The aim of this phase II study was to evaluate the efficacy and safety of two doses (10 and 5mg) of olanzapine in combination with standard antiemetic treatment (aprepitant, palonosetron, and dexamethasone) for patients receiving highly emetogenic chemotherapy (HEC). A multi-institutional, double-blind, randomized phase II, dose-finding study of olanzapine was performed in patients with a malignant solid tumor who were receiving HEC with cisplatin (≥50mg/m2). Patients were randomly assigned either olanzapine 10 or 5mg orally on days 1-4, combined with standard antiemetic treatment.
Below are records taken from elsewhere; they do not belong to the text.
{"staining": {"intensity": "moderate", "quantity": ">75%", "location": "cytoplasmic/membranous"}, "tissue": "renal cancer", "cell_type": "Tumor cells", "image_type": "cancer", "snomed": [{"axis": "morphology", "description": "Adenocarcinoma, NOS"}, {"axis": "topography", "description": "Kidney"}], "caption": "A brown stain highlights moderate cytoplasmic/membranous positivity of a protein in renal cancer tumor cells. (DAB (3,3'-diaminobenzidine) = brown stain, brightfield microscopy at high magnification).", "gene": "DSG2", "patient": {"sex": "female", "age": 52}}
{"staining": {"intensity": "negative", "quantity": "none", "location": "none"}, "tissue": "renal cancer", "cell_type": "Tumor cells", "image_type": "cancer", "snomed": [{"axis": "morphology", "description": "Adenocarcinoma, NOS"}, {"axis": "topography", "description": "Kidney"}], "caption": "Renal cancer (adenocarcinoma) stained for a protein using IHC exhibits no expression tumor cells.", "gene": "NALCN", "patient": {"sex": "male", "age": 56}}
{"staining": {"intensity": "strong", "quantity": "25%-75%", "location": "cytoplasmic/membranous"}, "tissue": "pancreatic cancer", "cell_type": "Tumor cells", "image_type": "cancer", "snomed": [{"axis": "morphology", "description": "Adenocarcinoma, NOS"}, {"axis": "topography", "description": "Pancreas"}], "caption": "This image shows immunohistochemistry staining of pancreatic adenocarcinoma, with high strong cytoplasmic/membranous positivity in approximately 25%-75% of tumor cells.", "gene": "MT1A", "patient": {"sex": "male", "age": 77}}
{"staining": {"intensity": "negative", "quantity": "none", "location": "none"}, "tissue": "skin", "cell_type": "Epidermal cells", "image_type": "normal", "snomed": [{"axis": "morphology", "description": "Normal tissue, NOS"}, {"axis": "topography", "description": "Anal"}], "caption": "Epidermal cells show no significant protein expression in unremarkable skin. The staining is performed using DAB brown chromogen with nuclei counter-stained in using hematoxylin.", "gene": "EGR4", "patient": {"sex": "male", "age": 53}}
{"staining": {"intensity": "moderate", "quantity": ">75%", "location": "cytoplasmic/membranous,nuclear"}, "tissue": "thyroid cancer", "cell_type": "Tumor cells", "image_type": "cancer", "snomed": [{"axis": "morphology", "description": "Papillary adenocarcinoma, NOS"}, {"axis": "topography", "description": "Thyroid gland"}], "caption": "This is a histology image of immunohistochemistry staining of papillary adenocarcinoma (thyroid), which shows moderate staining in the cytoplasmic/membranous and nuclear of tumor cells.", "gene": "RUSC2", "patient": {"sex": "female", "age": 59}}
The primary endpoint was a complete response (CR; no emesis and no use of rescue medications) in the delayed phase (24-120h after the start of cisplatin treatment). 153 patients were randomized to the 10mg group (n=76) or the 5mg group (n=77). The CR rate in the delayed phase was 77.6% (80% CI: 70.3-83.8, P=0.01) in the 10mg group and 85.7% (80% CI: 79.2-90.7, P<0.001) in the 5mg group (P value for H 0: complete response rate≤65%). The most common adverse event was somnolence, which had an incidence of 53.3 and 45.5% in the 10 and 5mg olanzapine groups, respectively. Both doses of 10 and 5mg olanzapine provided a significant improvement in delayed emesis. A dose of 5mg olanzapine was determined as the recommended dose for a further phase III study based on higher CR and lower somnolence rates. UMIN000014214.